Indian Markets Suffer Massive Wealth Erosion Amid Escalating West Asia Conflict
Investor wealth worth a staggering Rs 48.29 lakh crore has been wiped out in India since the onset of the West Asia war on February 28. Domestic equity markets plunged sharply on Monday, reflecting deepening risk aversion among investors amid escalating geopolitical tensions, surging crude oil prices, and sustained foreign outflows.
Market Indices and Broader Performance
The BSE Sensex dived 1,836.57 points, or 2.46 per cent, to close at 72,696.39, while the NSE Nifty fell 601.85 points, or 2.60 per cent, to settle at 22,512.65. Broader markets fared even worse, with the BSE MidCap Select index dropping 3.82 per cent and the SmallCap Select index declining 3.66 per cent.
All sectoral indices ended in the red, led by consumer durables, which tumbled 4.91 per cent, followed by metal (4.76 per cent), realty (4.75 per cent), services (4.70 per cent), and PSU banks (4.39 per cent). Market breadth remained decisively negative, with 3,798 stocks declining against only 635 advances on the BSE.
Expert Analysis on Market Drivers
Aakash Shah, technical research analyst at Choice Equity Broking, stated, "The sharp fall was primarily driven by weak global cues, escalating geopolitical tensions in the Middle East, and a surge in crude oil prices, which dampened investor sentiment. Additionally, continued FII selling and weakness in the Indian rupee further added to the negative momentum."
Since the conflict began, the Sensex has tumbled 8,590.8 points, or 10.56 per cent, while the Nifty has dropped 2,666 points, or 10.58 per cent. The total market capitalisation of BSE-listed companies has shrunk to Rs 415 lakh crore from Rs 463 lakh crore, translating into the massive erosion of Rs 48.29 lakh crore in investor wealth.

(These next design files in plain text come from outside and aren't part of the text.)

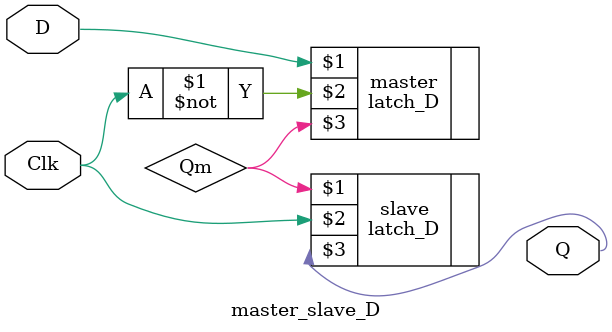
<source format=v>
module master_slave_D(
	input D, Clk,
	output Q);

	wire Qm /* synthesis keep */ ;
	
	latch_D master(D, ~Clk, Qm);
	latch_D slave(Qm, Clk, Q);
	
endmodule

</source>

Ponmudi R, CEO of Enrich Money, an online trading and wealth tech firm, added, "The deepening Strait of Hormuz crisis, sustained pressure on the rupee, elevated energy prices, and continued foreign outflows are collectively driving a negative sentiment cycle."
Geopolitical Context and Global Impact
The sell-off follows the escalation of conflict in West Asia after the United States and Israel launched military strikes on Iran on February 28, reportedly killing Supreme Leader Ayatollah Ali Khamenei. Iran has since retaliated with attacks targeting Israeli and US military bases across several Gulf countries, including the UAE, Bahrain, Kuwait, Jordan, and Saudi Arabia.
This crisis has also threatened the Strait of Hormuz — a critical oil transit chokepoint between Iran and Oman — raising fears of supply disruptions and further fuelling volatility in global energy and financial markets.
Long-Term Market Implications
The sustained downturn highlights the vulnerability of emerging markets like India to external shocks. Investors are advised to monitor key factors such as:
- Geopolitical developments in West Asia
- Fluctuations in crude oil prices
- Foreign institutional investor (FII) activity
- Currency stability of the Indian rupee
As tensions persist, market analysts predict continued volatility, urging caution and strategic portfolio adjustments to mitigate risks in this uncertain environment.